Karl August Varnhagen von Ense: Wird man durch schlechte Bücher verdorben?


Eine der stärksten Anziehungen hatte ich (in Hamburg um 1795) ganz in der Nähe, auf dem Nikolaikirchhofe. Hier war ein Nebeneingang zur Kirche, der an Wochentagen immer geschlossen war; aber ein geräumiger Vorplatz stand offen, denn hier, nach der eifrigen Weise der Hamburger, Raum zu ersparen und zu benutzen, hatte sich eine Leihbibliothek eingemietet, für eine mäßige Abfindung mit dem Küster war diese Gunst harmlos nachgesehen worden. Da befand sich denn ausgestellt, was nur mein Herz begehrte, Ritter- und Geistergeschichten, Räuberromane, Liebesabenteuer, Robinsone und Wundermärchen aller Art. Ich hatte daheim Bücher genug und las viel und gern darin, aber solcher Bücher wie die bezeichneten fehlten mir ganz und gar. Ich konnte der Versuchung nicht widerstehen und verschaffte mir den erwünschten, und leider auch verbotenen Genuß! Denn hatte mein Vater auch nicht den ihm fast undenkbaren Falln ausdrücklich untersagt, so wußte ich doch zu gut, daß er eine solche Leserei nicht gestatten würde. Ich las also heimlich, mit allem Eifer und aller Spannung eines jugendlichen Sinnes, und fühlte mich glücklich in dem phantastischen Leben, das neben dem wirklichen so zauberisch mir aufstieg. Ich gewann, dazu schon alt genug mich dünkend, die Eindrücke meiner Kindheit wieder, der schönen Zeiten, wo ich täglich das Theater besuchte und gleichgültig den armen Tag hinnahm, weil der Abend mich unfehlbar zu den Schätzen der Einbildungskraft entführte.

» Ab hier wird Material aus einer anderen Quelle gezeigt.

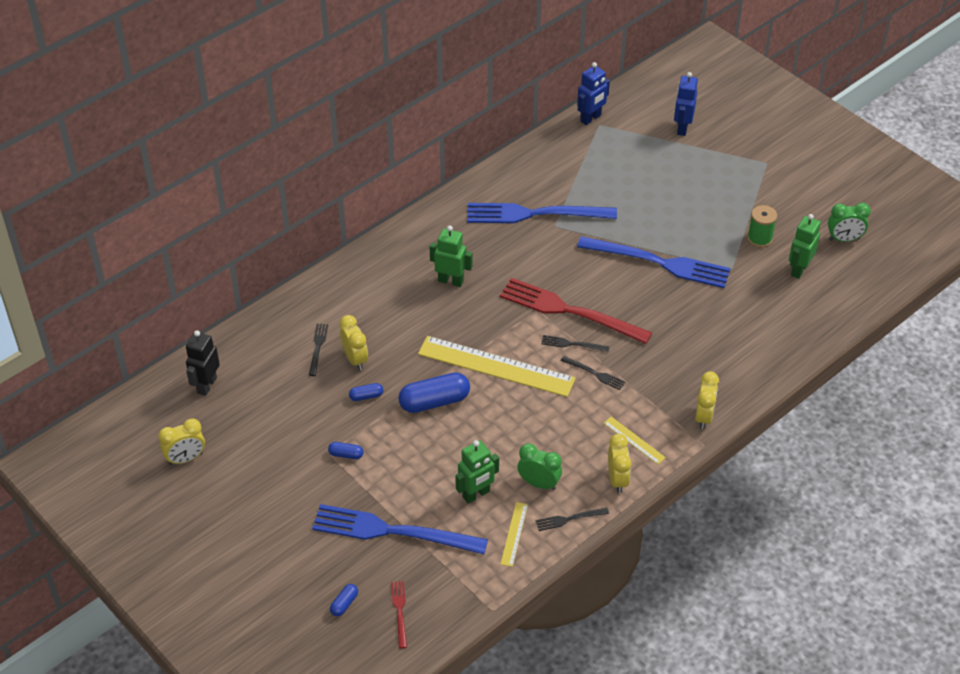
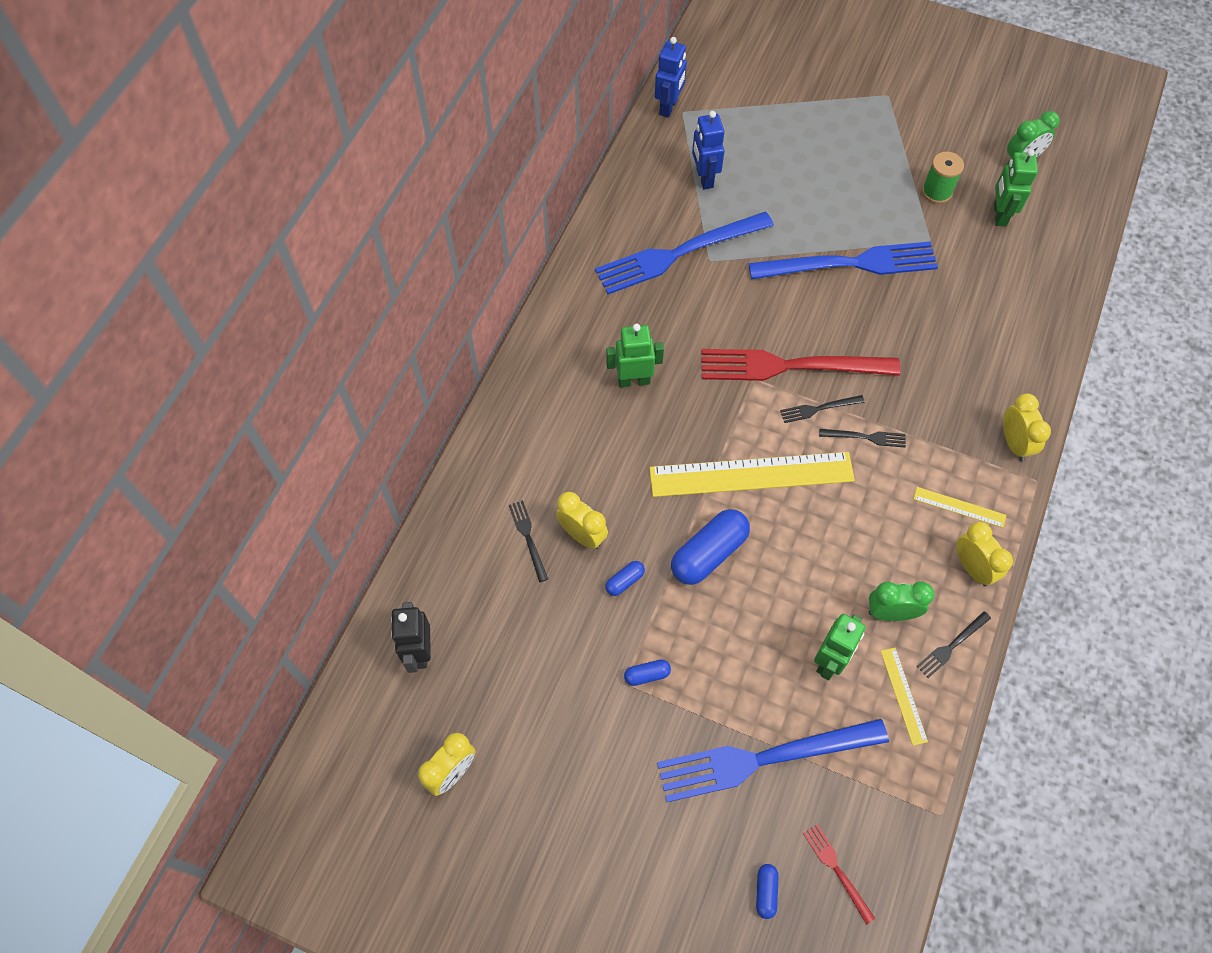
camera: 25 degrees left, 15 degrees up
blue robot [674,72,698,136] -> blue robot moved to [692,111,725,189]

War eine Geschichte abgebrochen, etwa der zweite Teil nicht vorrätig, so empfand ich die lebhafteste Unruhe und konnte mich gar nicht zufrieden geben, als mein Lesen wirklich zum Schlusse kam, bevor ich den einiger angefangenen Romane erlangt hatte! Noch lange nachher hafteten die Titel verdrießlich mahnend in meinem Gedächtnis, und das Unglück wollte, daß sie sonst mir nie mehr vorkamen, denn höherstehende Leihbibliotheken hielten schon auf bessere Auswahl. Erst zwanzig Jahre später, in Böhmen, wo durch Zufall solcher Schund noch unverzehrt lag, konnte ich dem unvergessenen Anfang eines solchen Buches den unbekannten Schluß endlich anreihen, und ich gestehe, daß ich mir diese Genugtuung nicht versagte. Hier konnt' ich denn einsehen, welch zauberische Macht die Phantasie ist; sie verwandelt das Gemeinste in Kostbarkeiten; die meinige hatte aus erbärmlichsten Stoffe ihre Nahrunggezogen; daß aber schwarze Kühe auch weiße Milch geben, ist ein guter Spruch. Wirklich kann ich nicht sagen, daß diese wüste Leserei, welche nach einem Vierteljahr mit ihrer Entdeckung endete, mit im geringsten geschadet hätte; ich erkannte das Schlechte nicht als solches und verzehrte, umgekehrt von Tischbein's Esel, der die Ananas für Distel frißt, die für Ananas. Aus eigener Erfahrung muß ich Rousseau'n beistimmen, daß, wer durch schlechte Bücher verdorben wird, schon vorher verdorben war. Mein Fleiß im Lernen hatte durchaus nicht gelitten, im Gegenteil ging mir alles leichter von der Hand, weil ich stets ein Vergnügen in Aussicht hatte und im Bewußtsein, hierbei doch Tadel zu verdienen, nicht auch in anderer Beziehung mit Vorwürfe häufen wollte.